** Description of the task **
In the entries that follow, find the line containing "JEAN-JACQUES ROUSSEAU"; from there, copy every line exactly through the line containing "Schüler einen zweiten".

┌────────

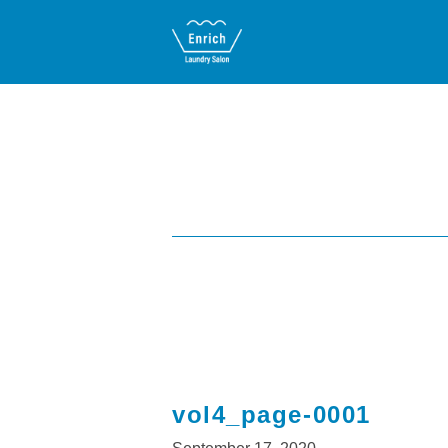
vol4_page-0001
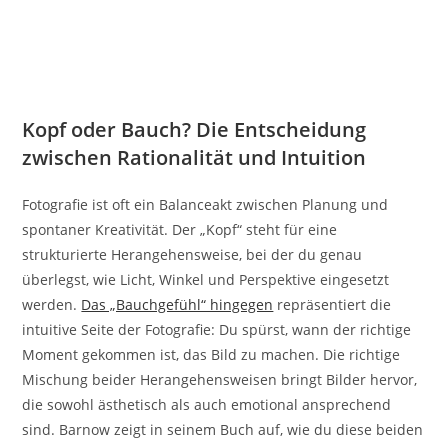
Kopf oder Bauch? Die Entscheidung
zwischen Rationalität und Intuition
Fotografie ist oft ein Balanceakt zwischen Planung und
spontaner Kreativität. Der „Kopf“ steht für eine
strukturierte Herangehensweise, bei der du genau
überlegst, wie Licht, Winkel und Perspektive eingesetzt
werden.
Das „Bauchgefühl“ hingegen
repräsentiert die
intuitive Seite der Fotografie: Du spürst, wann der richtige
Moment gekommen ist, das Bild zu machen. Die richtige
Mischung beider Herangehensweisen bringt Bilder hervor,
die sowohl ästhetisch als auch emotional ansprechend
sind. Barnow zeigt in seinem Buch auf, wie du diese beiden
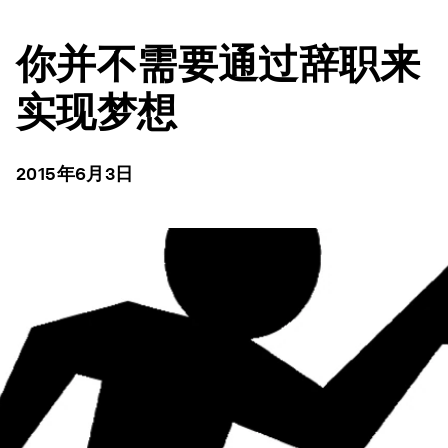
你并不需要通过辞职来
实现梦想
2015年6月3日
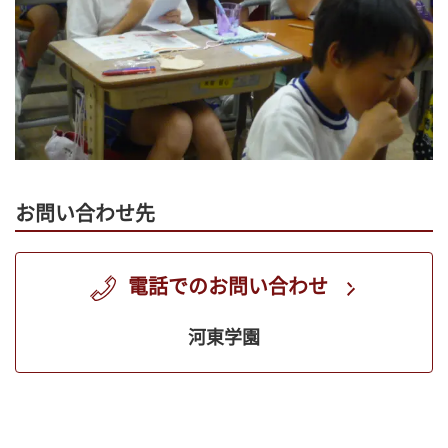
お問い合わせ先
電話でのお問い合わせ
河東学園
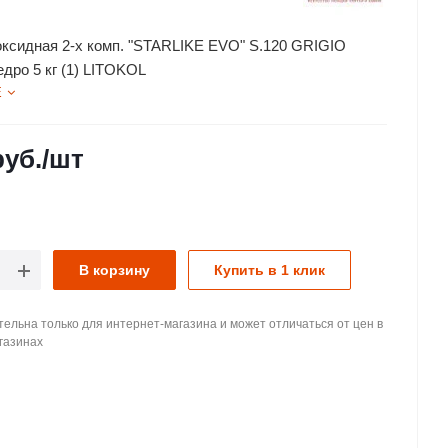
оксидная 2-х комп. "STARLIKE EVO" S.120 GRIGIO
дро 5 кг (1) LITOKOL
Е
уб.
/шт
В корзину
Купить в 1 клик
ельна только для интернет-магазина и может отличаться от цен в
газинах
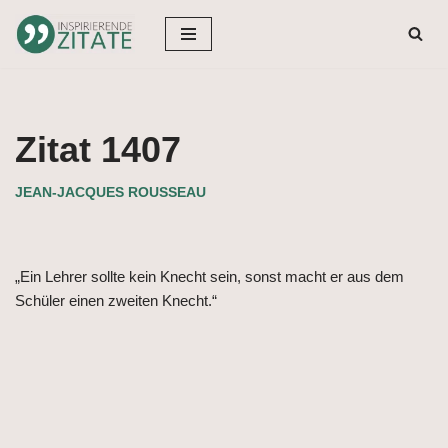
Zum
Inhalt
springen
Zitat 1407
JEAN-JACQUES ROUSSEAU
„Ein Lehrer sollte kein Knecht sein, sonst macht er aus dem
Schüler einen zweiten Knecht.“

└────────
┌────────

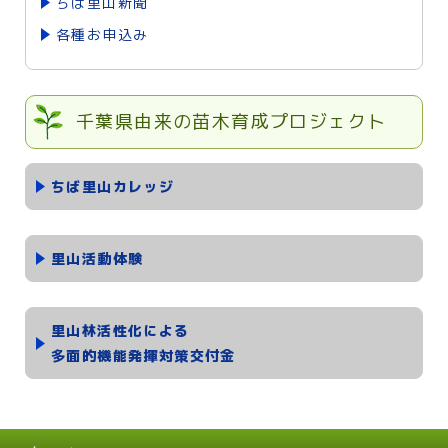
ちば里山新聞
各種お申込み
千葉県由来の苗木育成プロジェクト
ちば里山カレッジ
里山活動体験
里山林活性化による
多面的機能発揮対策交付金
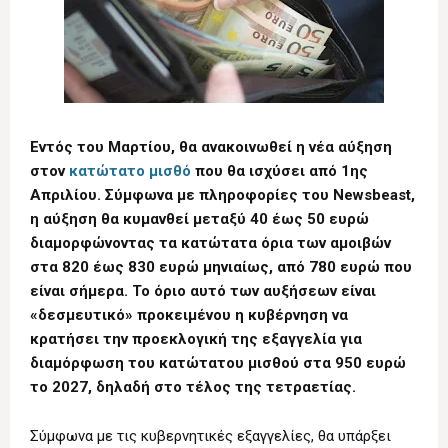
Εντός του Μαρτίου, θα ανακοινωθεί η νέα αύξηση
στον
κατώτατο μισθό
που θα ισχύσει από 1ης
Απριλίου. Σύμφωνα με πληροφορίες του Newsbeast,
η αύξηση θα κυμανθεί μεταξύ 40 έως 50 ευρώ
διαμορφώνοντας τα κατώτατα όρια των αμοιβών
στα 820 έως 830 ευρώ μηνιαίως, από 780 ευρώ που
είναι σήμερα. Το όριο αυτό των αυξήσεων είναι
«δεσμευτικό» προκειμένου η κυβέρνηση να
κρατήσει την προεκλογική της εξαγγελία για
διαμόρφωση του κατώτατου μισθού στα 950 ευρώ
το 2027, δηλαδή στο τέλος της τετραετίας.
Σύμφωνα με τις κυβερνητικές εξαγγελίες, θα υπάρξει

└────────

** Response **
JEAN-JACQUES ROUSSEAU
„Ein Lehrer sollte kein Knecht sein, sonst macht er aus dem
Schüler einen zweiten Knecht.“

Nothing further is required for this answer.